WORK INSTRUCTIONS:
Reproduce the passage about Quinerly's senior college season and rookie WNBA year in full, word for word.

DOCUMENT EXCERPT:
■ ■ ■ ■ ■ ■ ■

During the 2024–25 season, in her senior year, she averaged 20.4 points, 3.1 rebounds, 3.2 assists and 3.0 steals per game. She ranked second in the league with 3.11 steals per game while leading West Virginia to the best scoring defense in the Big 12. On February 26, 2025, in a game against Utah, she scored a career-high 38 points, and tied the program's single-game scoring record. Following the season she was named to the Big 12 All-Defensive team and a first-team all-Big 12 honoree for the third consecutive year. She became the second player in program history to be named a first-team selection three times in their career, following Bria Holmes. She is also the first Mountaineer to be featured on the conference's defensive team three times in their career. She was named the Big 12 Defensive Player of the Year and a WBCA All-American honorable mention for the second consecutive year. She was again named a Naismith Defensive Player of the Year Award semifinalist and Ann Meyers Drysdale Award finalist for the second consecutive year.

She finished her career with 2,016 points, 410 rebounds, 341 assists, and 328 steals. She became the fourth Mountaineer to surpass 2,000 career points, and ranks third on West Virginia's all-time list in points and steals.

==Professional career==

=== WNBA ===

==== Dallas Wings (2025–2026) ====
On April 14, 2025, Quinerly was selected by the Dallas Wings in the third round, 27th overall, of the 2025 WNBA draft. On July 7, she led the Wings with a career-high 18 points, including a career-best four made three-pointers, in a 102–72 loss to the Phoenix Mercury. On August 20, Quinerly suffered an ACL sprain in her left knee during an 81–80 loss to the Los Angeles Sparks, which sidelined her for the remainder of the season. Despite the setback, Quinerly turned in a solid rookie campaign, averaging 6.5 points, 2.3 assists, and 1.9 rebounds per game across 34 appearances. She was recognized as one of the team's few above-average perimeter defenders, with her balanced scoring and defensive abilities making her a valuable contributor to a roster seeking consistency. Quinerly became just the third third-round pick over the last decade to average at least six points per game in her rookie season, and only the seventh third-round pick selection in league history to average at least six points and two assists per game as a rookie. On October 3, the Wings announced that Quinerly had undergone successful knee surgery, osteochondral allograft procedure and a meniscus repair in her left knee.

■ ■ ■ ■ ■ ■ ■

DATASET ENTRIES:
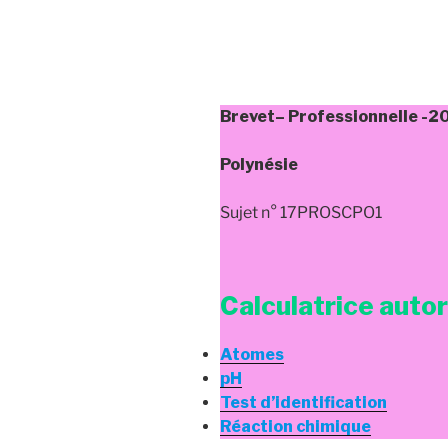
Brevet
– Professionnelle
-20
Polynésie
Sujet n° 17PROSCPO1
Calculatrice auto
Atomes
pH
Test d’identification
Réaction chimique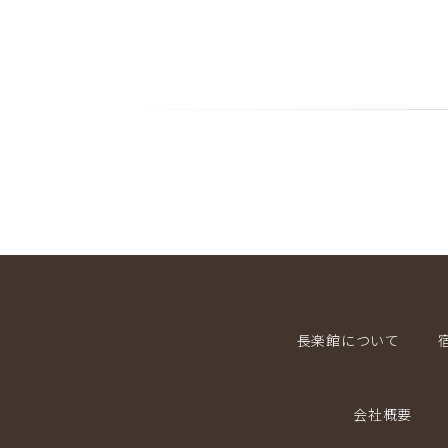
長楽館について
会社概要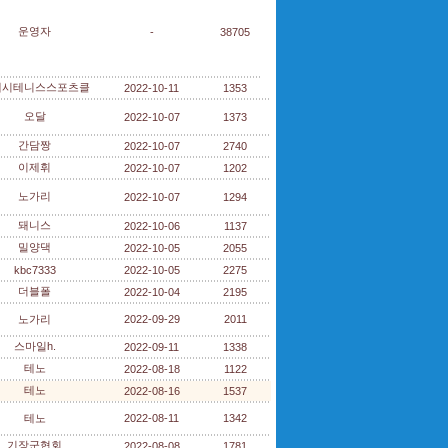
운영자
-
38705
해시테니스스포츠클
2022-10-11
1353
오달
2022-10-07
1373
간담짱
2022-10-07
2740
이제휘
2022-10-07
1202
노가리
2022-10-07
1294
돼니스
2022-10-06
1137
밀양댁
2022-10-05
2055
kbc7333
2022-10-05
2275
더블폴
2022-10-04
2195
노가리
2022-09-29
2011
스마일h.
2022-09-11
1338
테노
2022-08-18
1122
테노
2022-08-16
1537
테노
2022-08-11
1342
기장군협회
2022-08-08
1781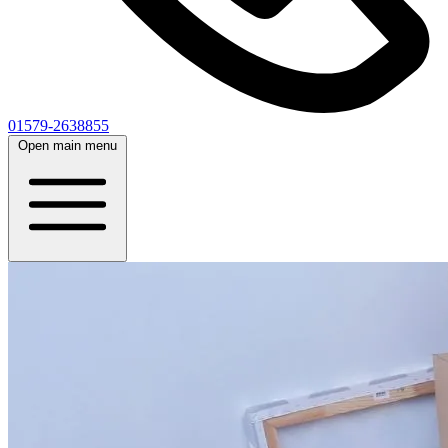
01579-2638855
Open main menu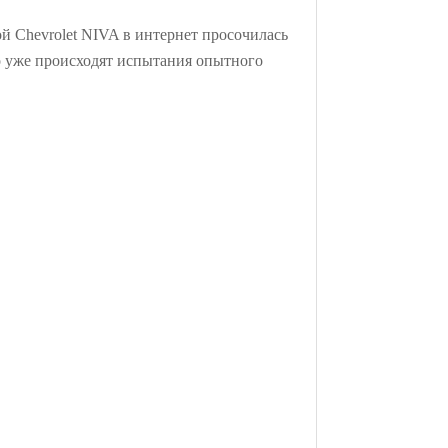
ой Chevrolet NIVA в интернет просочилась
го уже происходят испытания опытного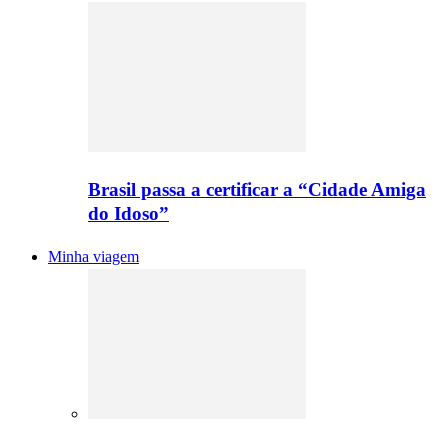
Brasil passa a certificar a “Cidade Amiga
do Idoso”
Minha viagem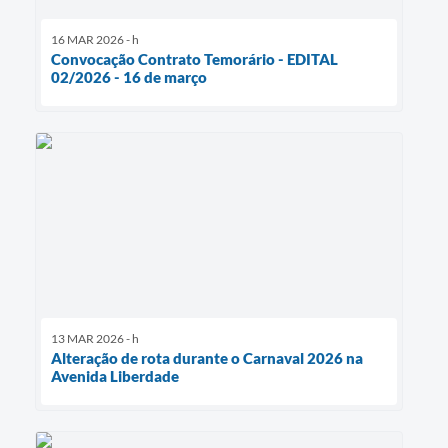
16 MAR 2026 - h
Convocação Contrato Temorário - EDITAL
02/2026 - 16 de março
13 MAR 2026 - h
Alteração de rota durante o Carnaval 2026 na
Avenida Liberdade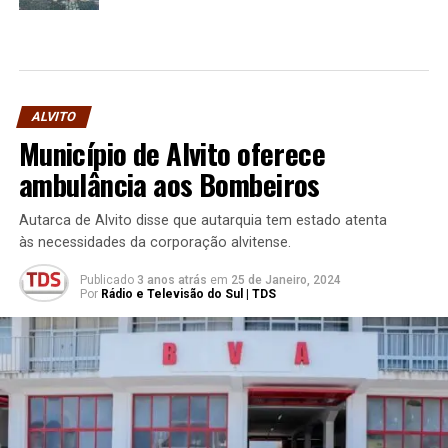
ALVITO
Município de Alvito oferece
ambulância aos Bombeiros
Autarca de Alvito disse que autarquia tem estado atenta
às necessidades da corporação alvitense.
Publicado
3 anos atrás
em
25 de Janeiro, 2024
Por
Rádio e Televisão do Sul | TDS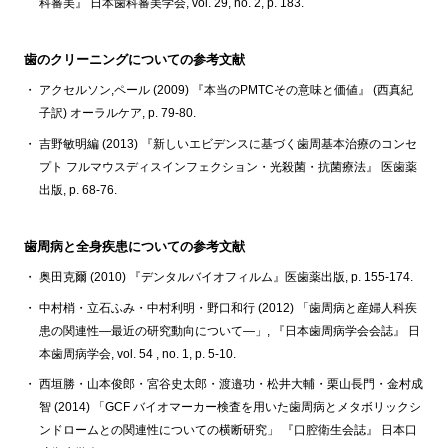
科審美』 日本歯科審美学会, vol. 29, no. 2, p. 183.
歯のクリーニングについての参考文献
アクセルソン,ペール (2009) 『本当のPMTCその意味と価値』 (西真紀
子訳) オーラルケア, p. 79-80.
吉野敏明編 (2013) 『新しいエビデンスに基づく歯周基本治療のコンセ
プト フルマウスディスインフェクション・光殺菌・抗菌療法』 医歯薬
出版, p. 68-76.
歯周病と全身疾患についての参考文献
奥田克爾 (2010) 『デンタルバイオフィルム』医歯薬出版, p. 155-174.
中村梢・立石ふみ・中村利明・野口和行 (2012) 「歯周病と産婦人科疾
患の関連性―最近の研究動向について―」, 『日本歯周病学会会誌』 日
本歯周病学会, vol. 54 , no. 1, p. 5-10.
西垣勝・山本俊郎・宮谷史太郎・渡邉功・松井大輔・栗山長門・金村成
智 (2014) 「GCF バイオマーカー検査を用いた歯周病とメタボリックシ
ンドロームとの関連性についての横断研究」 『口腔衛生会誌』 日本口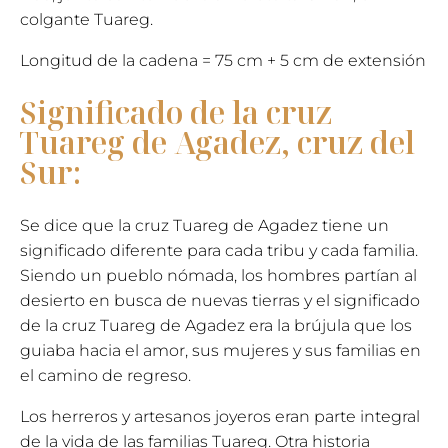
colgante Tuareg.
Longitud de la cadena = 75 cm + 5 cm de extensión
Significado de la cruz
Tuareg de Agadez, cruz del
Sur:
Se dice que la cruz Tuareg de Agadez tiene un
significado diferente para cada tribu y cada familia.
Siendo un pueblo nómada, los hombres partían al
desierto en busca de nuevas tierras y el significado
de la cruz Tuareg de Agadez era la brújula que los
guiaba hacia el amor, sus mujeres y sus familias en
el camino de regreso.
Los herreros y artesanos joyeros eran parte integral
de la vida de las familias Tuareg. Otra historia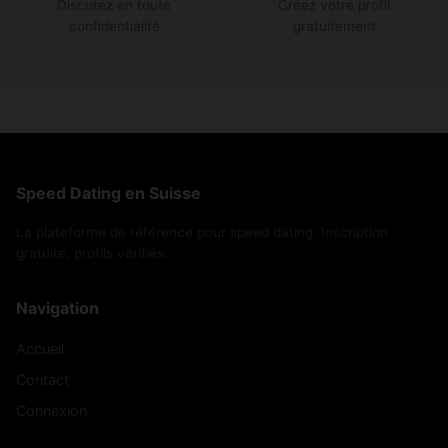
Discutez en toute
Créez votre profil
confidentialité
gratuitement
Speed Dating en Suisse
La plateforme de référence pour speed dating. Inscription
gratuite, profils vérifiés.
Navigation
Accueil
Contact
Connexion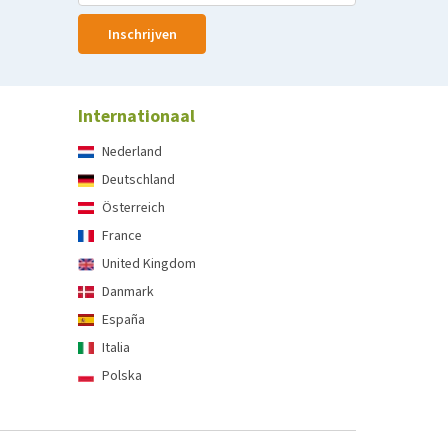
Inschrijven
Internationaal
Nederland
Deutschland
Österreich
France
United Kingdom
Danmark
España
Italia
Polska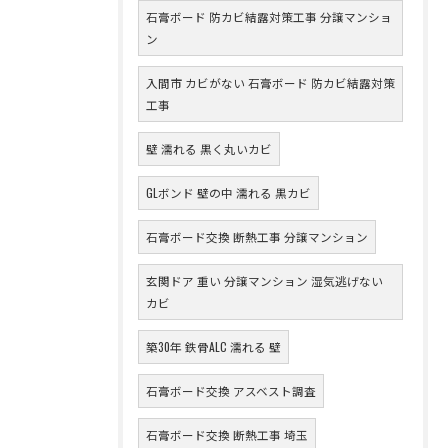
石膏ボード 防カビ結露対策工事 分譲マンショ
ン
入間市 カビがない 石膏ボード 防カビ結露対策
工事
壁 濡れる 黒く丸いカビ
GLボンド 壁の中 濡れる 黒カビ
石膏ボード交換 断熱工事 分譲マンション
玄関ドア 重い 分譲マンション 湿気逃げない
カビ
築30年 鉄骨ALC 濡れる 壁
石膏ボード交換 アスベスト調査
石膏ボード交換 断熱工事 埼玉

■ ■ ■ ■ ■ ■ ■

TASK RESULT:
During the 2024–25 season, in her senior year, she averaged 20.4 points, 3.1 rebounds, 3.2 assists and 3.0 steals per game. She ranked second in the league with 3.11 steals per game while leading West Virginia to the best scoring defense in the Big 12. On February 26, 2025, in a game against Utah, she scored a career-high 38 points, and tied the program's single-game scoring record. Following the season she was named to the Big 12 All-Defensive team and a first-team all-Big 12 honoree for the third consecutive year. She became the second player in program history to be named a first-team selection three times in their career, following Bria Holmes. She is also the first Mountaineer to be featured on the conference's defensive team three times in their career. She was named the Big 12 Defensive Player of the Year and a WBCA All-American honorable mention for the second consecutive year. She was again named a Naismith Defensive Player of the Year Award semifinalist and Ann Meyers Drysdale Award finalist for the second consecutive year.

She finished her career with 2,016 points, 410 rebounds, 341 assists, and 328 steals. She became the fourth Mountaineer to surpass 2,000 career points, and ranks third on West Virginia's all-time list in points and steals.

==Professional career==

=== WNBA ===

==== Dallas Wings (2025–2026) ====
On April 14, 2025, Quinerly was selected by the Dallas Wings in the third round, 27th overall, of the 2025 WNBA draft. On July 7, she led the Wings with a career-high 18 points, including a career-best four made three-pointers, in a 102–72 loss to the Phoenix Mercury. On August 20, Quinerly suffered an ACL sprain in her left knee during an 81–80 loss to the Los Angeles Sparks, which sidelined her for the remainder of the season. Despite the setback, Quinerly turned in a solid rookie campaign, averaging 6.5 points, 2.3 assists, and 1.9 rebounds per game across 34 appearances. She was recognized as one of the team's few above-average perimeter defenders, with her balanced scoring and defensive abilities making her a valuable contributor to a roster seeking consistency. Quinerly became just the third third-round pick over the last decade to average at least six points per game in her rookie season, and only the seventh third-round pick selection in league history to average at least six points and two assists per game as a rookie. On October 3, the Wings announced that Quinerly had undergone successful knee surgery, osteochondral allograft procedure and a meniscus repair in her left knee.